Plane registration issues:

# Verify planeID matches between DataPlane CR and Helm values
kubectl get dataplane default -n default -o yaml

# Check Control Plane logs
kubectl logs -n openchoreo-control-plane -l app.kubernetes.io/name=openchoreo-control-plane

OpenSearch connectivity issues:

# Check OpenSearch pods
kubectl get pods -n openchoreo-observability-plane -l app=opensearch

# Test OpenSearch connectivity
kubectl run -it --rm debug --image=curlimages/curl --restart=Never -- \
curl -v http://opensearch.openchoreo-observability-plane.svc.cluster.local:9200

Additional Configuration

k3d Cluster-Specific Setup (Optional)

If you're using k3d and need to ensure host.k3d.internal DNS resolution works correctly, configure CoreDNS:

# Get the gateway IP for the k3d network
CLUSTER_NAME="amp-local" # Adjust to your cluster name
GATEWAY_IP=$(docker network inspect "k3d-${CLUSTER_NAME}" \
-f '{{range .IPAM.Config}}{{.Gateway}}{{end}}' 2>/dev/null || true)

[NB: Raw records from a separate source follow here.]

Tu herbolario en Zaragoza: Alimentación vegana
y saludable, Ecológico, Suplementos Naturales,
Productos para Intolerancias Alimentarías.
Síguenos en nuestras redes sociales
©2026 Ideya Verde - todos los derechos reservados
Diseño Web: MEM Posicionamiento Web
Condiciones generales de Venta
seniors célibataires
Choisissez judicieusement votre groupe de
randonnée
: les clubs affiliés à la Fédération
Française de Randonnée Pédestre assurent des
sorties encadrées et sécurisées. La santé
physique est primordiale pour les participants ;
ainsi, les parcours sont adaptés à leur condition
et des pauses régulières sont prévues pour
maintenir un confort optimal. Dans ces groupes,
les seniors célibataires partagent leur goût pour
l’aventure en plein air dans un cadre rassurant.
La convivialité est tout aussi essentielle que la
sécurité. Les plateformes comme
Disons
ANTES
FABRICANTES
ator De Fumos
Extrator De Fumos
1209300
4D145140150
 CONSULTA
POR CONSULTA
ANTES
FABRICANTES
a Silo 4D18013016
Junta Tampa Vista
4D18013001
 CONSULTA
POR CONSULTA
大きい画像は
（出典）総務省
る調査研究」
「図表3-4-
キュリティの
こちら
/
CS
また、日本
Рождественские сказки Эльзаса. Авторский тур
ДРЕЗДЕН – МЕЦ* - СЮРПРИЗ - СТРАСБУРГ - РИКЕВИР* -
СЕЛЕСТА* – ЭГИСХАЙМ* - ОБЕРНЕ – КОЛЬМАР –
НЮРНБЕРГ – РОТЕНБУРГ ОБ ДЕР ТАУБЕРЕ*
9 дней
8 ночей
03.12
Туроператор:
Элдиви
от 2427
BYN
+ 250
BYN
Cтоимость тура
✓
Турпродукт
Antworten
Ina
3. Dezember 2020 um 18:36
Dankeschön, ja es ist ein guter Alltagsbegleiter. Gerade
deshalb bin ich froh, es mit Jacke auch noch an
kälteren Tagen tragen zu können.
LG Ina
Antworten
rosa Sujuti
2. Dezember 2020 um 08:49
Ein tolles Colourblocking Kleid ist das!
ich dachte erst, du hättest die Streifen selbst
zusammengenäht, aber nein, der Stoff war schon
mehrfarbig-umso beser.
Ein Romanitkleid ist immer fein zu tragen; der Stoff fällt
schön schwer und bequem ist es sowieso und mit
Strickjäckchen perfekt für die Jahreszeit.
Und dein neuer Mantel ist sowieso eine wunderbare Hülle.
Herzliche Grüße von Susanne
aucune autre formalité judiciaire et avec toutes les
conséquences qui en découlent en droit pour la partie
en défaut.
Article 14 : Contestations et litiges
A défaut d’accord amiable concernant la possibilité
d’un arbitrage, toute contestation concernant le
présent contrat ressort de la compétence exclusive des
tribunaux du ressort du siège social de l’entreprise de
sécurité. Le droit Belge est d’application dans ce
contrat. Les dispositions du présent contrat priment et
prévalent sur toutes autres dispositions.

# Add host.k3d.internal to CoreDNS NodeHosts
if [ -n "$GATEWAY_IP" ]; then
CURRENT_HOSTS=$(kubectl get cm coredns -n kube-system \
-o jsonpath='{.data.NodeHosts}')

# Check if entry already exists
if ! echo "$CURRENT_HOSTS" | grep -q "host.k3d.internal"; then
echo "Adding host.k3d.internal to CoreDNS..."
kubectl patch configmap coredns -n kube-system --type merge \
-p "{\"data\":{\"NodeHosts\":\"${CURRENT_HOSTS}\n${GATEWAY_IP} host.k3d.internal\n\"}}"

# Restart CoreDNS
kubectl rollout restart deployment coredns -n kube-system
kubectl rollout status deployment/coredns -n kube-system --timeout=60s
fi
fi

Reference Configuration Files

All configuration values files used in this guide are available in the repository:

You can customize these files for your specific deployment needs.